> [Excerpted passage]
--- Start ---
LOL they aren't triangles tho..... u mean cyclic quadrilaterals don't u?

Also, while we are at it:

I don't have the soln to this previous exam and i don't know if i've answered this right so you might be able to help me...

3
------- < or = x
x-2

I got:

1 <or= x <or= -3 AND -3 <or= x <or= 1 but x can not = 2

should there be two cases? or is it meant to be just one and am i anywhere near right?

 

[Jago]

yep that's the one.

 

[AreYouAlright?]

Extra Question

I added an extra question there.. maybe u can help me with that one tooo

 

[Jago]

i get

-1< or = x <2

and

x > or = 3

 

[AreYouAlright?]

How'd you get that?

Do you solve that by squaring both sides... or do you do two cases?
--- End ---
> [Information supplied]
--- Start ---
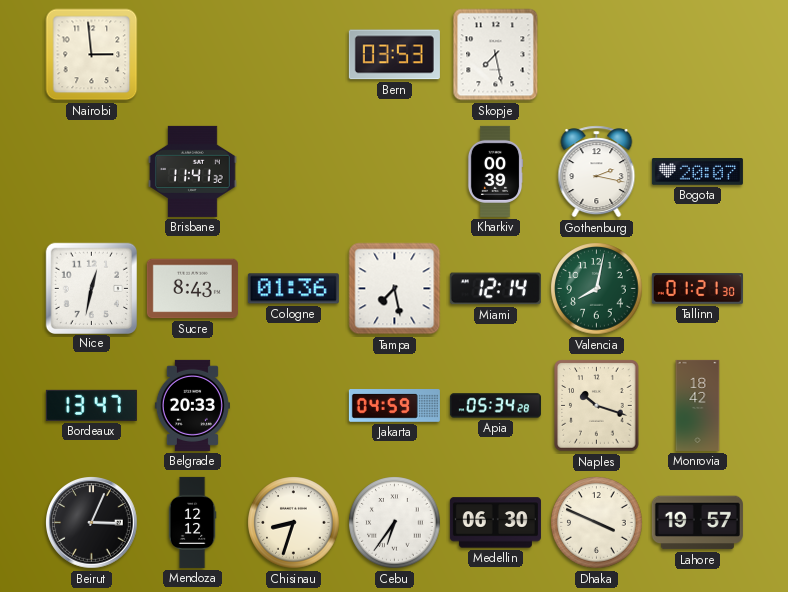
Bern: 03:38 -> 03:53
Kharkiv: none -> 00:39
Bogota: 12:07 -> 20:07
--- End ---
> [Task instructions]
[1] Copy the stretch from "I don't have" through "anywhere near right?" in the forum thread on the inequality.
[2] Extend the forum thread on the inequality, picking up after its final sentence.
The lines above are separate material and unrelated to the forum thread on the inequality.

> [Task answers]
[1]
I don't have the soln to this previous exam and i don't know if i've answered this right so you might be able to help me...

3
------- < or = x
x-2

I got:

1 <or= x <or= -3 AND -3 <or= x <or= 1 but x can not = 2

should there be two cases? or is it meant to be just one and am i anywhere near right?

[2]
 

[Jago]

squaring both sides.

 

[AreYouAlright?]

Ahh ok.. i know what i did wrong now

It's ok i just forgot to invert the signs i.e (x-3)(x+1)=0
x= +3 or -1

i was using -3 or 1
so that was giving me the wrong answer but it's k now... thanks for your help

 

[jumb]

squaring both sides.

I thought you timesed both sides by the square of the denominator?

and then simplify it.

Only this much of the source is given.